Backlinks, Internal Links and External Links?
SERP, XML Sitemaps, Alt. text, PR, TLD, FTP … yada, yada, yada. If you’re new to SEO, you’ll quickly realise there’s a new language to learn. So just what are backlinks, internal links and external links? And why are they important?
Backlinks, Internal Links and External Links
One of the key search engine ranking factors is a website’s “popularity” in cyberspace. Yes, nothing has changed much since high school.
To be cool, you’ve got to hang out with the cool kids.
Having said that, it does make sense. Google correctly views searchers who use its search-engine technology as clients, and they want to profile sites in search results that are well-linked in cyberspace—under the assumption that such sites are the most credible and helpful to the searchers. This is where backlinks, internal links and external links enter the picture.
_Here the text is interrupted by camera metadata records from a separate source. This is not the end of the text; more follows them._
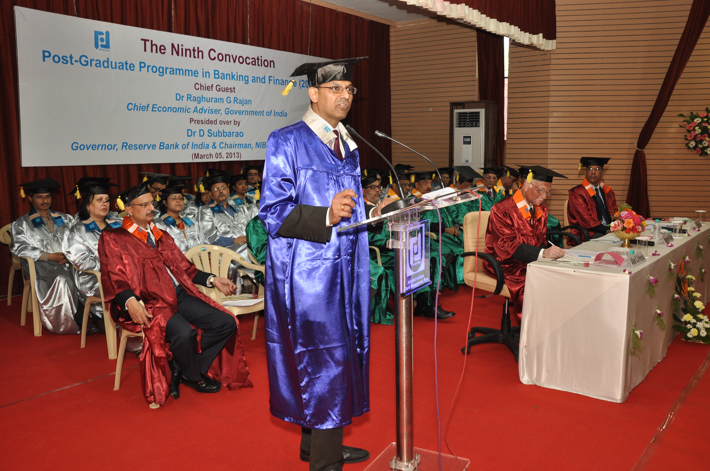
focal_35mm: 32
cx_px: 355
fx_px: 620
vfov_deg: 41.6
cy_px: 236
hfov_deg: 59.6
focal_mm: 21
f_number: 5.6
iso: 500
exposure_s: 1/125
Consider this diagram of Joe Bloggs’ backlinks, internal links and external links:
While the diagram and notes are relatively self-explanatory, let’s get a little more practical in terms of backlinks, internal links and external links.
Make sure that your “Home” page links to all your secondary static pages and to your blog. And make sure all your secondary pages and your blog posts link back to the “Home” page. This prioritises your “Home” page as the landing page.
You could also link your information pages—”About,” “Pricing,” “Contact,” etc.—to your main secondary page profiling your core product or service to show this page’s importance. In the example above, these information pages are linked to Joe Bloggs’ “Gadgets” page. When relevant, link your blog posts back to your main secondary pages, too.
Here’s what Google had to say on the matter of internal links:
The number of internal links pointing to a page is a signal to search engines about the relative importance of that page. If an important page does not appear in this list, or if a less important page has a relatively large number of internal links, you should consider reviewing your internal link structure.”
Also called outbound links, these are others sites in cyberspace that you link to—that is, sites you give a “vote” of favour to. Why would you do this? To show the love. And … to validate your content credibility by linking to an authoritative source, or to demonstrate your business integrity by linking to your product supplier, for example. For your “Home” page and main pages, consider at the most two outbound links; on your blog posts, consider two to four outbound link per 1,000 words.
Google’s Matt Cutts had this to say about external links:
In the same way that Google trusts sites less when they link to spammy sites or bad neighborhoods, parts of our system encourage links to good sites.”
Also called inbound links, these are sites in cyberspace that link to you—that is, sites that give you a “vote” of favour. Backlinks are the most important of the bunch in terms of ranking well in search results and determines a website’s PageRank.
Here’s Matt Cutts on the subject of backlinks:
The philosophy that we’ve always had is if you make something that’s compelling then it would be much easier to get people to write about it and to link to it … Make a fantastic website that people love and tell their friends about and link to and want to experience. As a result, your website starts to become stronger and stronger in the rankings … Links are still the best way that we’ve found to discover [a site’s popularity]…”
While developing a robust backlink portfolio is crucial to ranking well, getting a handle on all three types of links is important for a healthy website.